Он снова растер лицо, чуть помолчал.
— Мы заботились об их душах, читали только хорошие книги, водили только на добрые фильмы. У нас нет дома телевизора, это разврат. Мы хотели, чтобы они все время были вместе, потому старшая начала учиться на год позже…
Даг обратил внимание, что отец так и зовет дочерей не по именам, а «старшая» и «младшая». На вопрос почему, Стринберг дернул плечом:
— Имена это из детства, уехав в Стокгольм, они от детства отказались, потому я не могу называть их по именам.
Вангер вздохнул, вот ненормальный! У девочек начала двадцать первого века не было не только компьютера или плеера, но и телевизора. Каково им было со сверстниками?
— Все рухнуло в тот день, когда старшая вернулась из поездки в Стокгольм, они ездили с классом, но у младшей был флюс, и она осталась дома. Я сразу понял, что это беда. Она увидела тот мир, от которого мы их так берегли, мир лживый, полный ничего не стоящей мишуры, но такой заманчивый для неокрепшей души. После этой поездки платья стали казаться старомодными, мебель убогой, а вся наша жизнь неправильной. Старшая заразила мечтой о Стокгольме и младшую, вернее, не столько заразила, сколько подчинила своей воле. Первой сбежала старшая, а на следующий год и младшая. Мы могли их вернуть с помощью полиции, но побегом они вычеркнули себя из нашей жизни.
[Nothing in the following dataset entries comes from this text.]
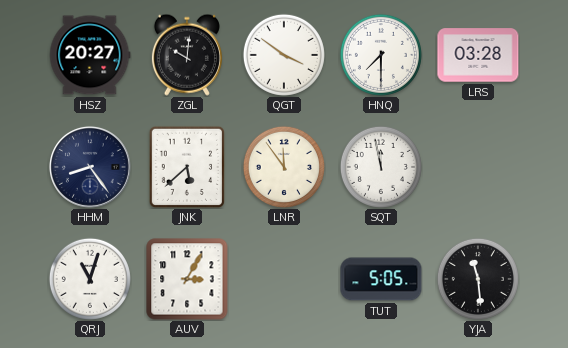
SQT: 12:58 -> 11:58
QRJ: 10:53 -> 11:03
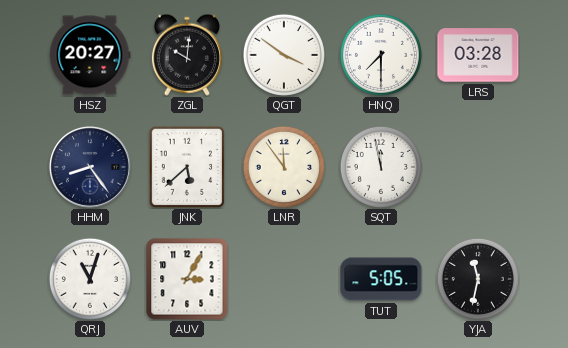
YJA: 11:29 -> 11:32
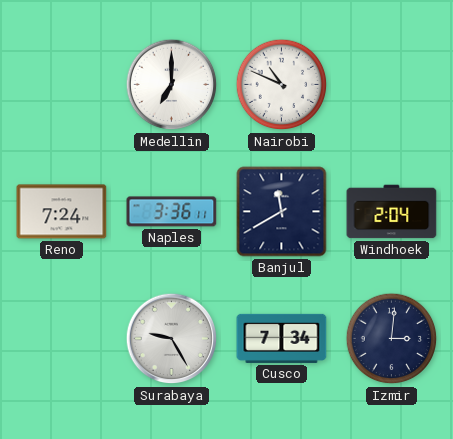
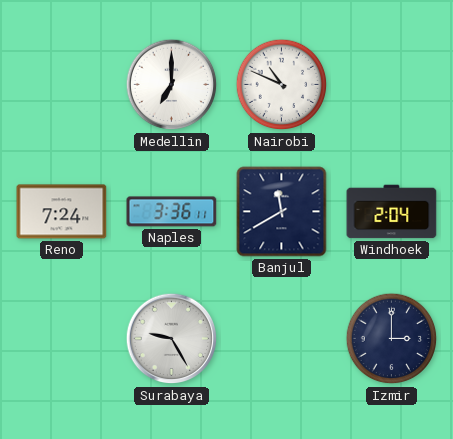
Cusco: 7:34 -> none
Izmir: 3:01 -> 3:00
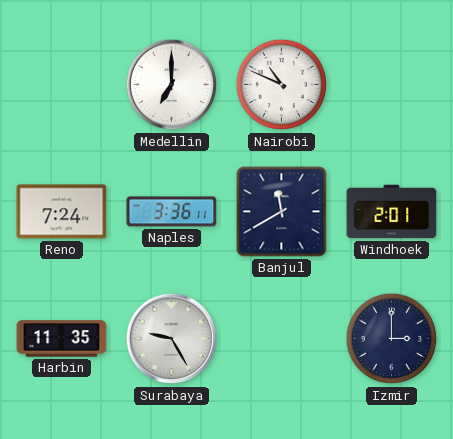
Windhoek: 2:04 -> 2:01
Harbin: none -> 11:35
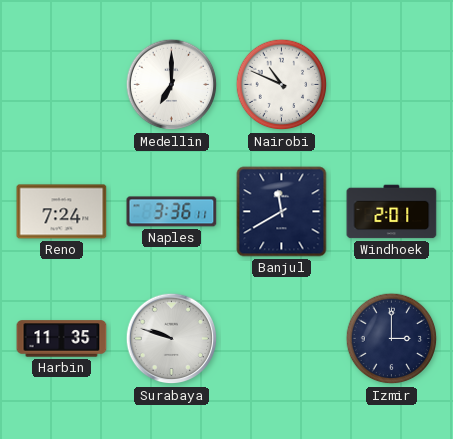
Surabaya: 9:25 -> 9:48
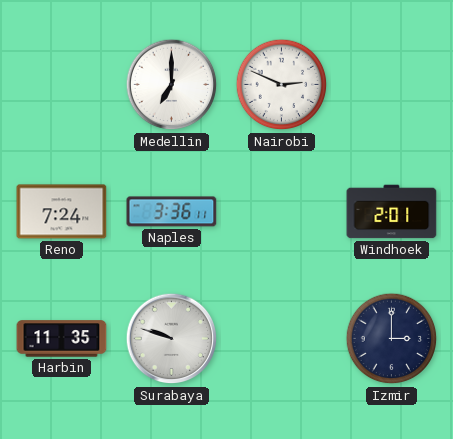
Nairobi: 10:49 -> 2:49
Banjul: 11:40 -> none
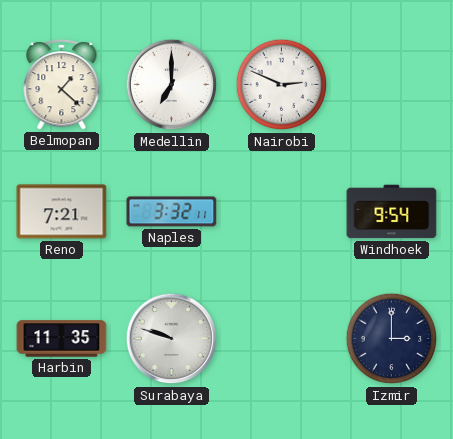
Belmopan: none -> 1:22
Reno: 7:24 -> 7:21
Naples: 3:36 -> 3:32
Windhoek: 2:01 -> 9:54
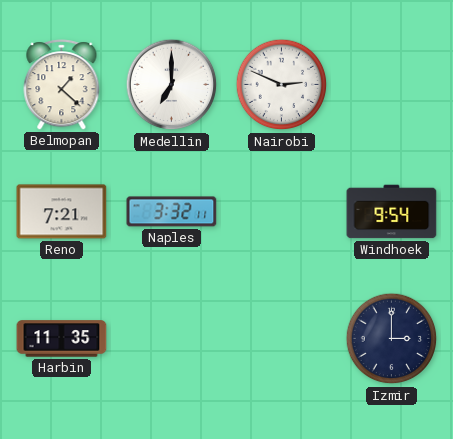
Surabaya: 9:48 -> none
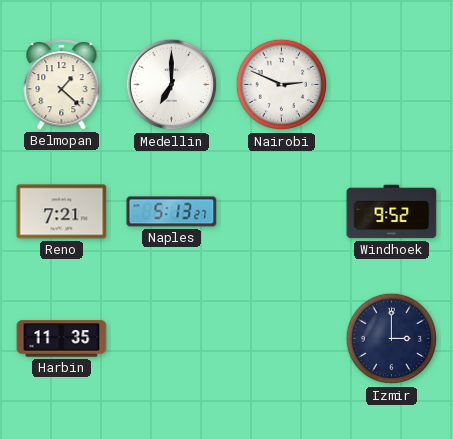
Naples: 3:32 -> 5:13
Windhoek: 9:54 -> 9:52
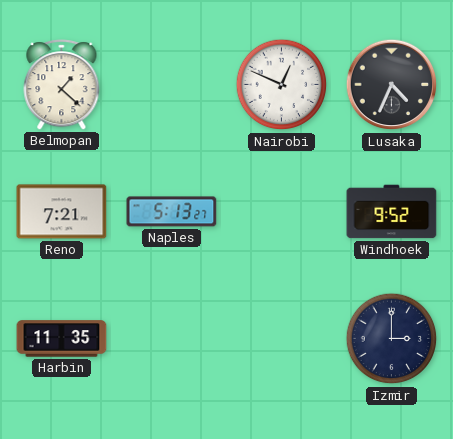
Medellin: 7:00 -> none
Nairobi: 2:49 -> 12:49
Lusaka: none -> 4:34
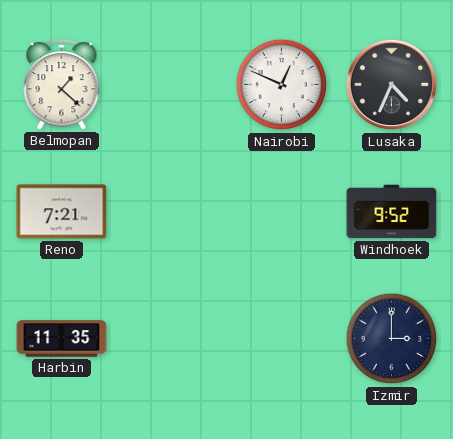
Naples: 5:13 -> none
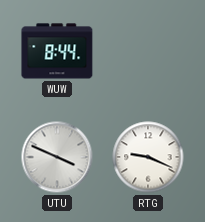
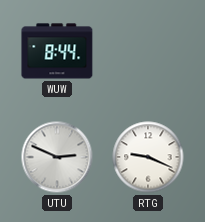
UTU: 3:49 -> 2:49
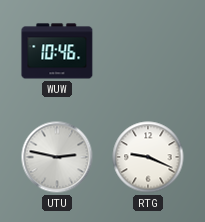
WUW: 8:44 -> 10:46
UTU: 2:49 -> 2:47
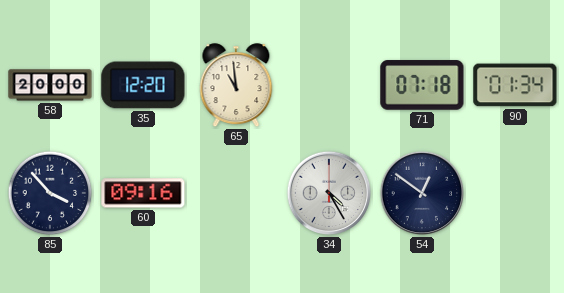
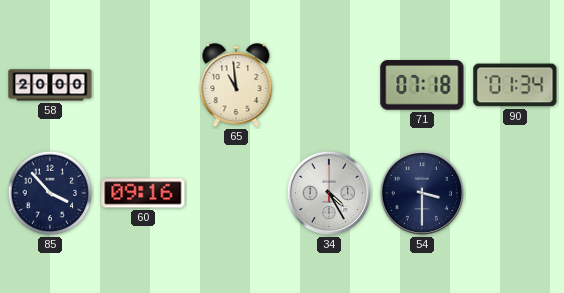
35: 12:20 -> none
54: 12:51 -> 3:30
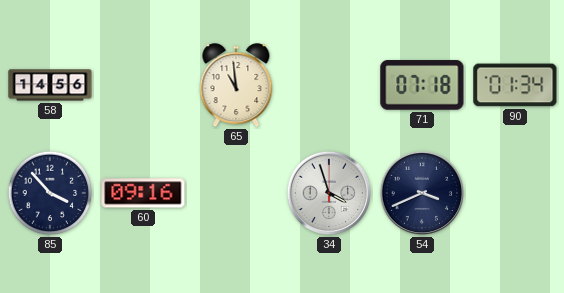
58: 20:00 -> 14:56
34: 4:25 -> 3:57
54: 3:30 -> 3:41
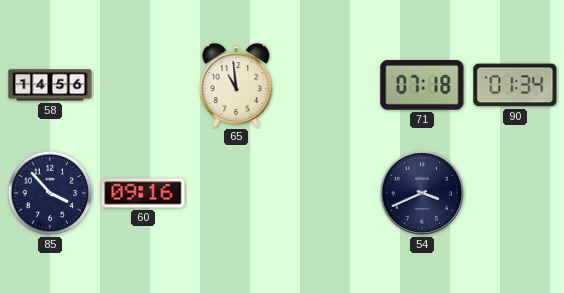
34: 3:57 -> none
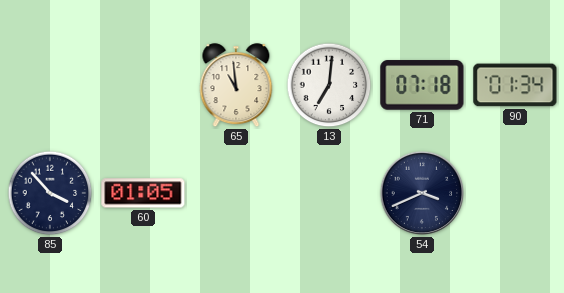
58: 14:56 -> none
13: none -> 7:01
60: 09:16 -> 01:05
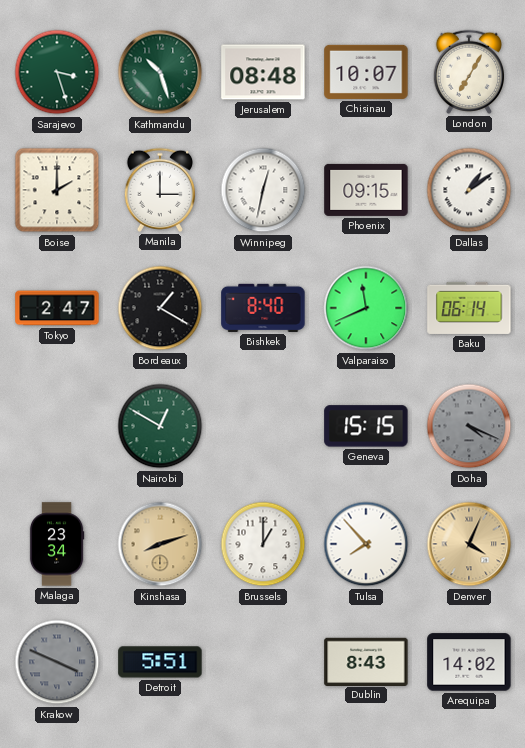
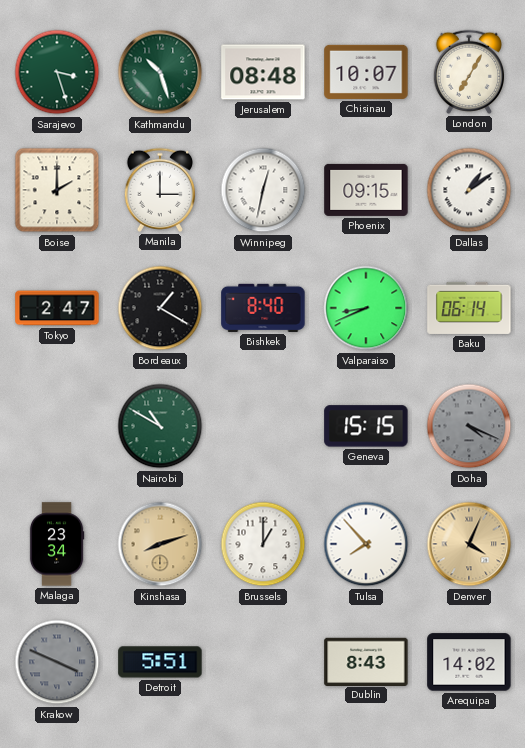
Valparaiso: 11:41 -> 8:41
Nairobi: 12:50 -> 10:50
— Кто сообщил вам о гибели Кайсы?
— Старшая. Позвонила и сказала матери, что Кайса погибла, нужно приехать и забрать тело.
И снова Даг обратил внимание, что младшую отец все же назвал по имени, а вот старшая так и осталась безымянной. Он хотел спросить, как же ее зовут, но не успел, Стринберг почти застонал:
— Мы оберегали их, старались защитить их души от грязи этого мира… Почему же так?..
Вангер вздохнул:
— Нужно было не оберегать их от мира, а научить в нем жить. Нельзя навсегда спрятать человека от соблазнов, иначе, столкнувшись с ними, он легче поддастся.
Стринберг смотрел на Дага, не отрываясь, несколько мгновений, потом опустил голову:
— Вы правы…
Договорить помешал новый стук в дверь, теперь это была дежурная, сообщившая, что пришло время собираться. Поблагодарив, Вангер вернулся в комнату. Йозеф Стринберг уже встал, глядя в пол, он скорбно вздохнул:
— Вы правы, в том, что они не справились, наша вина. — И повторил: — Наша.